I jumped the cables (black and white) across the sensor and the generator turned off, as predicted.
However, now the generator is dead. Nothing. I've tried re-setting all the breaker associated to it. No solenoids, no cranking. Bad!
Off to the store to buy the new sensor, anyway.
SM2K N. 350 (2002)
---In amelyachtowners@..., <sangaris@...> wrote :
Hi Fernando and Ana,
Since another post established that the Exhaust Temperature Switch (it's actually not a sensor) is normally open, your 2nd question is interesting. Your old switch probably did not fail, that is, it likely would still close with high temperature, but the picture of the old switch's broken terminal does look like you'd have to replace it to get a new terminal, rather than attempting a fix (unless you can drill the old post out).
Given that, you can simply trust the new switch will close when it gets too hot, and shut down the unit. That is a highly likely outcome that I should think you can be comfortable with. In industrial settings, where all safeties had to be tested in service conditions, we used to cut off the cooling water flow and see if the engine shut down (very exciting but not my pocketbook). If you really, really want to test it you'd have to figure out how to heat it past its set point and see if it closed - maybe in your oven, rather than cutting off the cooling water.

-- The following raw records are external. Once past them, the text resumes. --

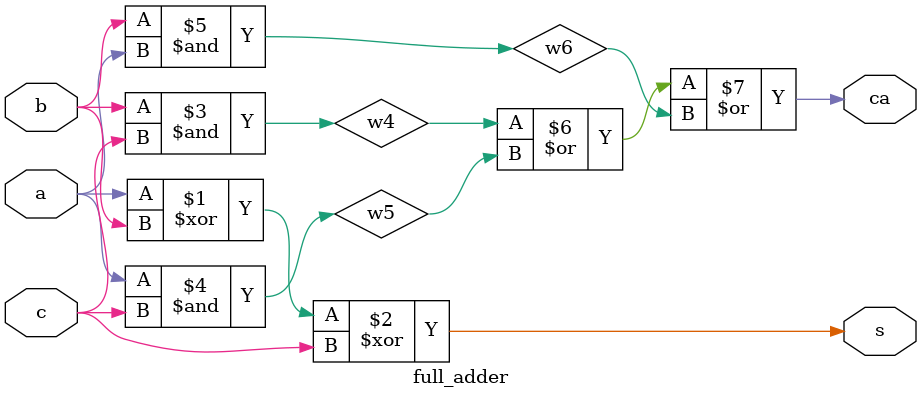
<source format=v>
module full_adder ( a,b,c,s,ca );
input a,b,c;
output  s,ca; //4 bit adder

wire w4, w5, w6;

xor (s, a, b, c);

and (w4, b,c);
and (w5, a,c);
and (w6, b,a);
or (ca, w4,w5,w6);

endmodule
</source>
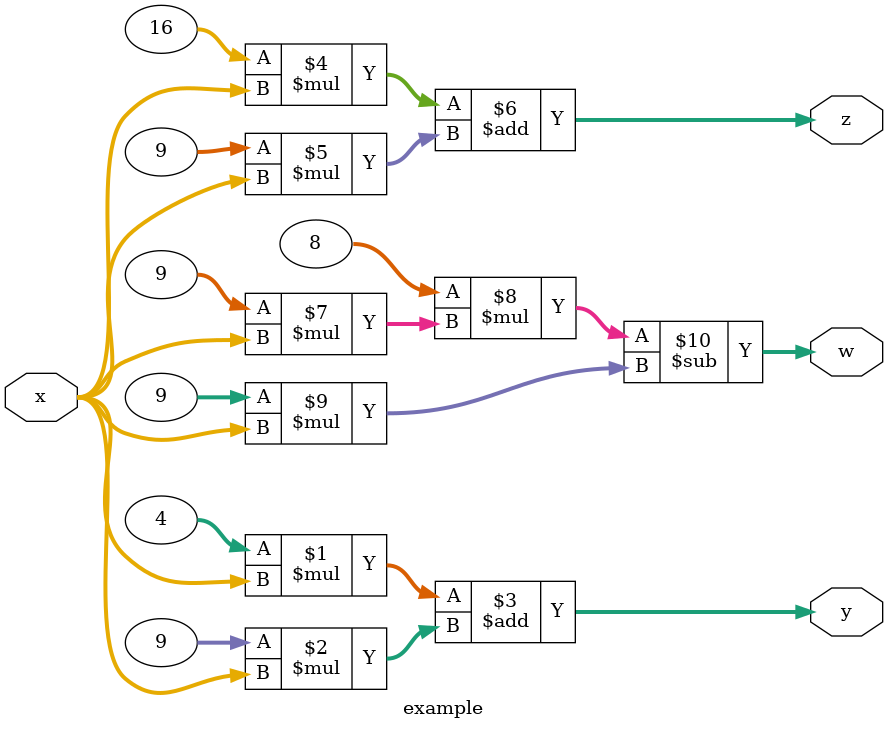
<source format=v>
module example(
    input [31:0] x,
    output [31:0] y,
    output [31:0] z,
    output [31:0] w
);

assign y = 4 * x + 9 * x;

assign z = 16 * x + 9 * x;

assign w = 8 * (9 * x) - 9 * x;

endmodule
</source>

By all means, do put a jumper between the new terminals when you install the switch and it should activate the shut down relay (which won't test the switch function but will simulate it closing).
Craig and Katherine, SN#68 Sangaris; Abacos, Bahamas
---In amelyachtowners@..., <svperegrinus@...> wrote :
Our sensor, marked F230 402-370 0013, was found failed (one of the wire terminals broken off) during an Onan inspection in Italy, and the part would have taken weeks for express delivery from Onan Netherlands.
Here in Marmaris, the part is available at the Onan shop for a "modest" $125. But I have two questions:
1. If I install it myself, is there a need for a thermal paste or some other exotic procedure other than just screwing the new sensor where the old one was?
2. How do you "test" such a sensor? Obviously its absence has not been detected by the genset, which runs like a champ, so after installing the shiny new part, how do I even know if the new part is doing anything other than sitting pretty?
I think a functioning sensor is important as otherwise an overheating situation will not be detected and the motor will burn out and possibly cause a fire.
Thoughts? Comments? Thanks in advance!